The remaining players have questions regarding whether they are ready for the majors, so the team will allow them time to answer those questions. Turner and Flynn hardly look all that impressive right now in Triple-A, but they appear to have the best bet to find themselves in the majors despite not being ready. The reasoning for this is that the Marlins' current starting staff, and in particular Wade LeBlanc and Alex Sanabia, have severely struggled and could be on their way out. In addition, the timetable for the returns of injured starters Nathan Eovaldi and Henderson Alvarez are not set in stone, and the Marlins have no clue when either will be ready to pitch for the team. Along with the possibility that Ricky Nolasco will be traded, the Marlins could have up to three starting pitcher slots available around July and August. If Turner and Flynn recover by then, the two of them could find themselves in the majors.

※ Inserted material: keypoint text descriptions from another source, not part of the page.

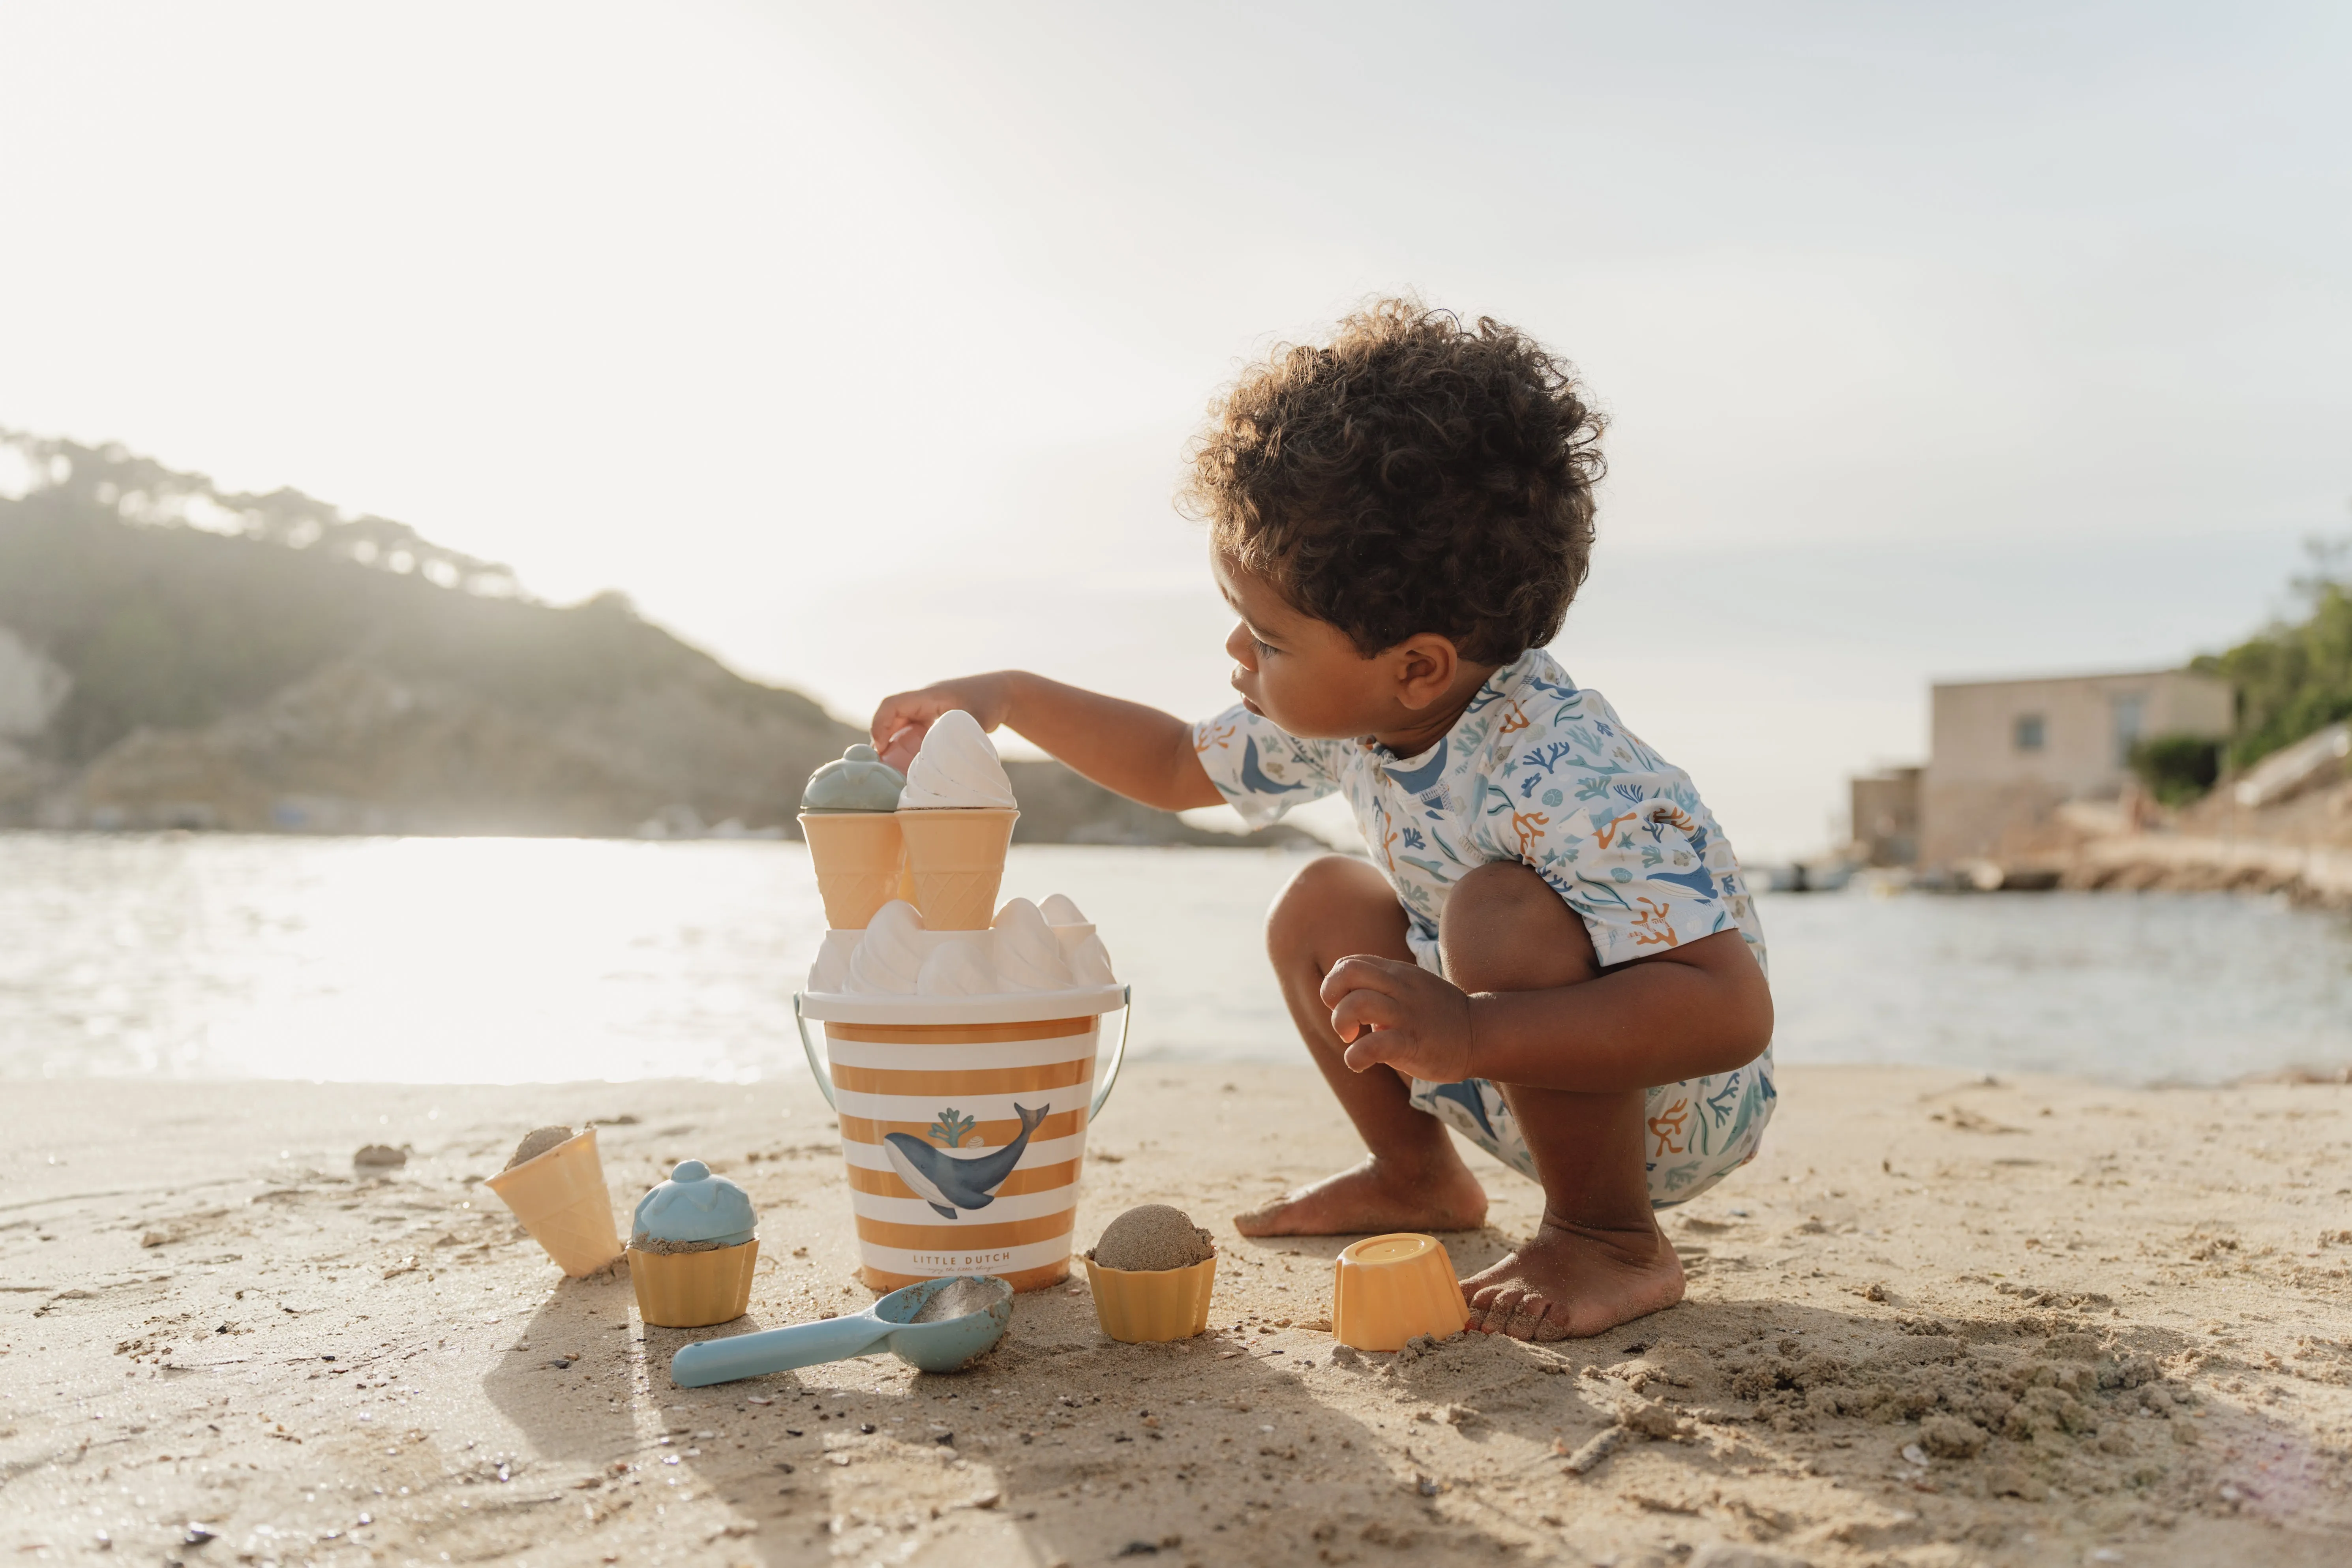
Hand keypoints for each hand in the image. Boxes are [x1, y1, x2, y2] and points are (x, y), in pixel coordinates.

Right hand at [869, 674, 1016, 771]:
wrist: (1002, 693)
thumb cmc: (989, 701)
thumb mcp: (977, 719)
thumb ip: (962, 738)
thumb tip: (947, 766)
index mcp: (928, 697)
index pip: (893, 705)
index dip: (881, 724)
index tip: (880, 748)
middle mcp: (922, 702)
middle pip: (891, 717)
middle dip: (882, 739)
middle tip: (880, 765)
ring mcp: (926, 710)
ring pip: (900, 725)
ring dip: (892, 743)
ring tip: (890, 768)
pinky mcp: (932, 719)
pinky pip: (911, 730)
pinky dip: (906, 745)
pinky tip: (908, 764)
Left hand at [1320, 955, 1474, 1083]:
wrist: (1481, 1035)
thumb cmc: (1440, 1016)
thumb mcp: (1411, 988)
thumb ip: (1382, 988)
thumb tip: (1348, 1001)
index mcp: (1397, 973)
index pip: (1350, 962)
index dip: (1336, 983)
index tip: (1343, 1005)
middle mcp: (1400, 988)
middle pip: (1348, 972)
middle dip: (1330, 994)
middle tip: (1343, 1020)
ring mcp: (1407, 1014)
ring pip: (1358, 1003)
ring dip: (1341, 1023)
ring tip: (1351, 1039)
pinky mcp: (1413, 1043)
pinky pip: (1375, 1045)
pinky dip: (1356, 1056)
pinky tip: (1359, 1063)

Other than those three players, however, I do not see the Marlins taking a rushed approach. In addition to many of the top prospects not being ready for the big leagues, the team just may not have positions available for them. The outfield is quickly growing crowded, so Marisnick will not be needed past Double-A this season. Zack Cox will not get any playing time in the majors unless Placido Polanco is traded. Conley has a shot but also has two players more developmentally ready in front of him. The Fish are simply running out of room and prospects to rush, as they brought up the majority of their almost-ready players.

The only question that really remains is Yelich, and we will be tackling that issue later today.